In setting premiums and subsidies, policymakers would need to consider how these relate to other available coverage programs. If premiums were set higher than other coverage options, the program may not be affordable or attractive to individuals. Conversely, if they were set lower than other coverage options, the program may attract individuals who already have employer-based coverage, or may lead to reductions in employer-subsidized early retiree coverage.
Health Care System Considerations for Medicare Buy-In
Impact to Medicare and Medicaid
Policymakers would need to consider the impact of a buy-in option’s design and financing on the overall Medicare program and its interaction with state Medicaid programs. Current Medicare premium levels do not vary by age, even though the program costs do. Including a younger population might lower per capita costs to Medicare, but those choosing to buy in may be less healthy and generate higher costs. If the premiums, less any subsidies, do not cover the actual additional health care costs, Medicare’s financial condition would deteriorate.
Currently, low-income Medicare beneficiaries also can qualify for Medicaid benefits. Policymakers would need to consider whether to extend this benefit to those entering Medicare via a buy-in option and the implications for states’ Medicaid programs and budgets.
Impact on Exchanges and Individual Insurance Markets
Introduction of a Medicare buy-in program could have a significant impact on the ACA exchanges. In 2016, 27 percent of exchange enrollees were age 55–64.3 Shifting some of this group to Medicare could reduce premiums for others in the individual market,4 but could also have a negative impact on operations, especially state-run exchanges that rely on larger enrollments for financial support.
Impact on Employer Coverages
Reform ideas that have the potential to expand governmental financial involvement always raise questions of whether employers will react by diminishing their involvement in providing health care coverage. Employers are concerned about health care costs for workers and covered retirees in the very age group that a Medicare buy-in program would target. Employer support for early retiree coverage, already diminished in the past 25 years, would probably give way in many cases to a Medicare buy-in program, depending on benefit and premium levels.
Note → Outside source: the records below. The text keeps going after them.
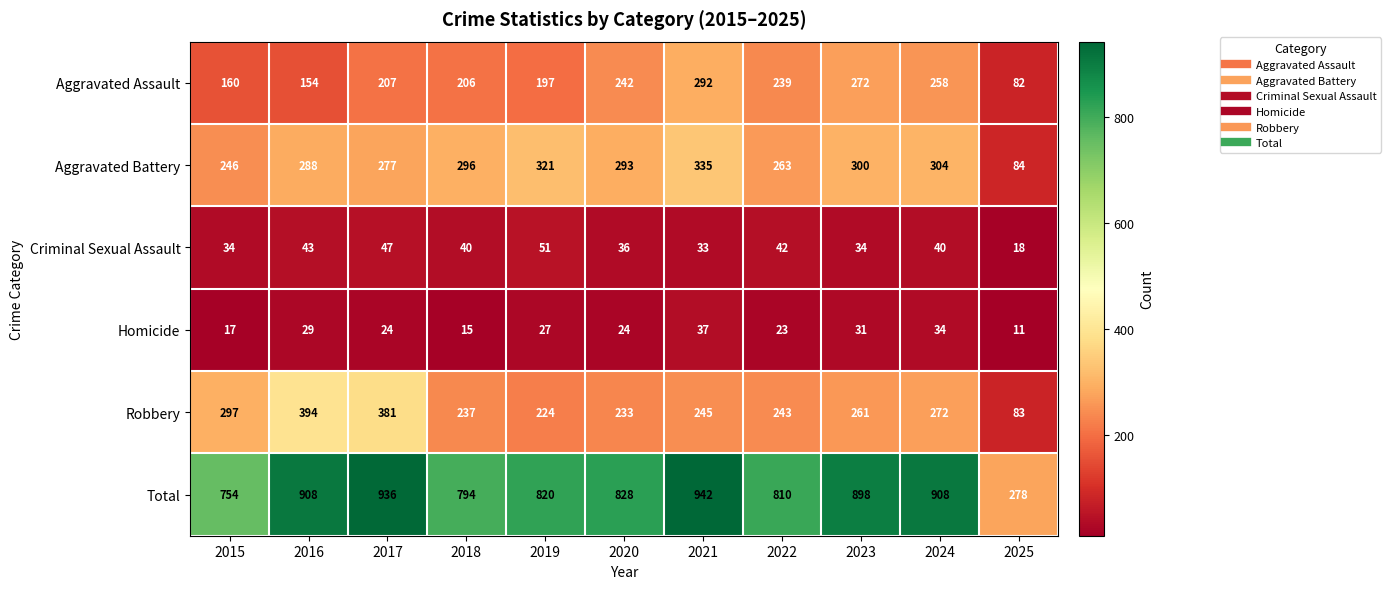

What is the difference between the maximum and minimum values in the Total series?

664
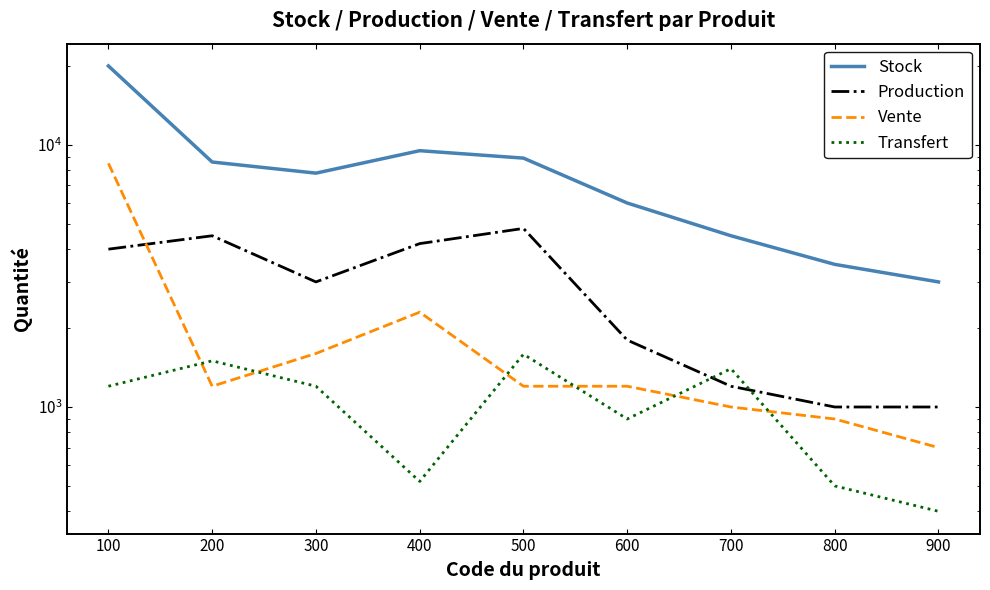

What is the spread (max minus min) of values at 400?

8980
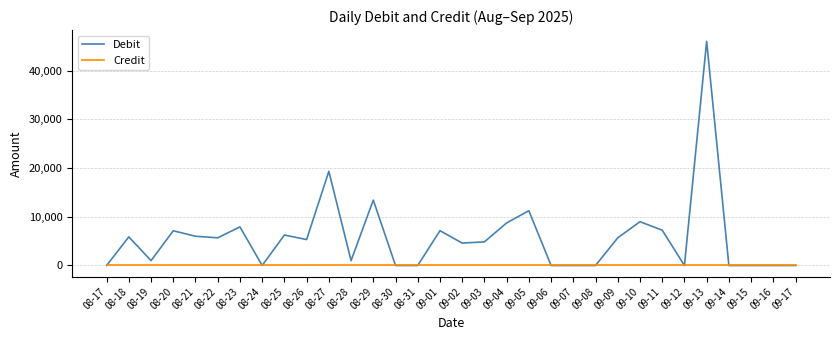

Is the value of Debit at 08-21 greater than the value of Credit at 08-29?

Yes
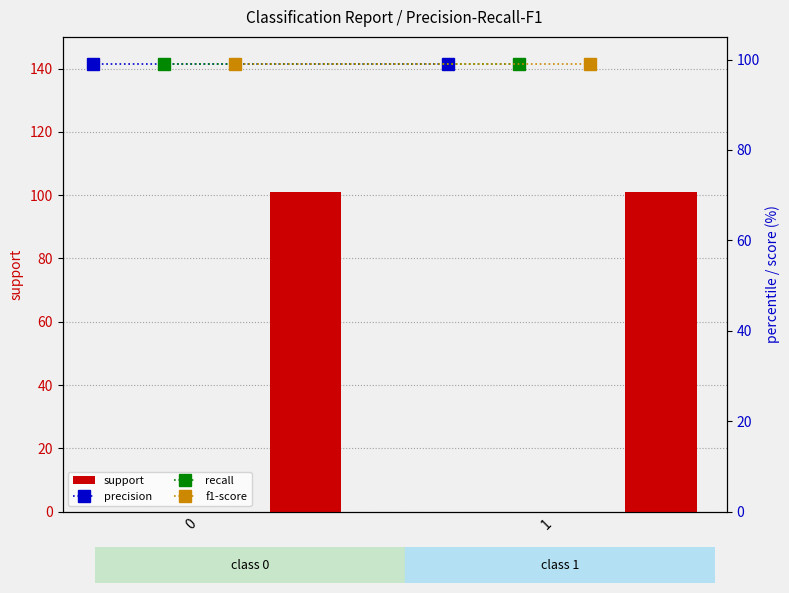

How many bars are there in total?

8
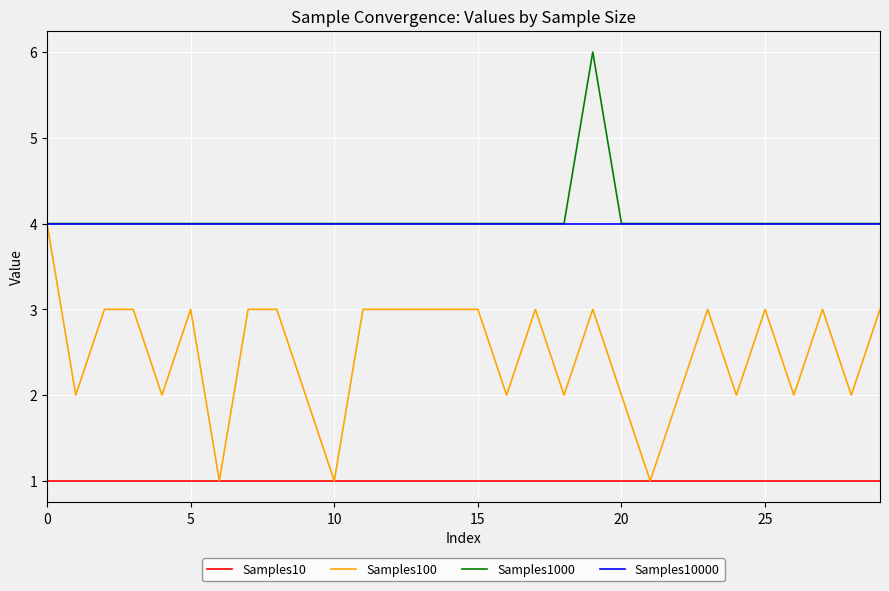

What is the greatest value displayed?

6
Impact to Health Care Providers
Medicare typically pays providers less for services compared to private insurance plans. If the Medicare buy-in program results in individuals switching from private plans to Medicare, providers may see a reduction in their compensation. On the other hand, if the Medicare buy-in program reduces the number of uninsured individuals, for some providers—especially hospitals—the lower reimbursement rates may be offset by a decrease in uncompensated care.
In designing and implementing a Medicare buy-in option, policymakers would need to consider many aspects of the program, such as eligibility criteria, the expected costs, and setting premiums and subsidies for affordability, as well as the implications on other programs, such as the ACA, employer-sponsored coverage, and Medicaid.
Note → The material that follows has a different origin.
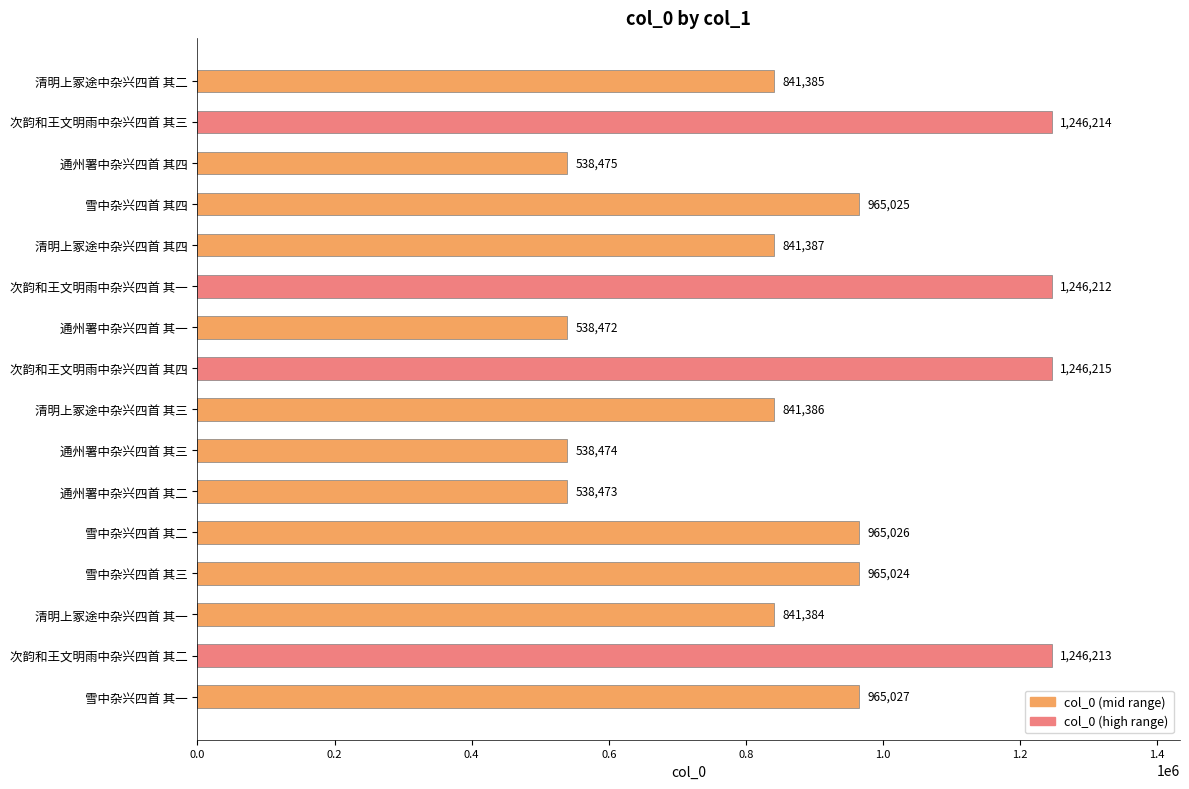

What is the greatest value displayed?

1246215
 Medicare Advantage plans (Part C) offered through private insurers have some flexibility in cost sharing that may allow for more integrated cost sharing, but they also may limit provider access.
 “Health Insurance Marketplaces 2016 Open Enrollment Period: January Enrollment Report—For the period: November 1–December 26, 2015,” Department of Health and Human Services.
 Under the ACA, there are limits on age rating, resulting in premiums for younger enrollees subsidizing premiums for older enrollees.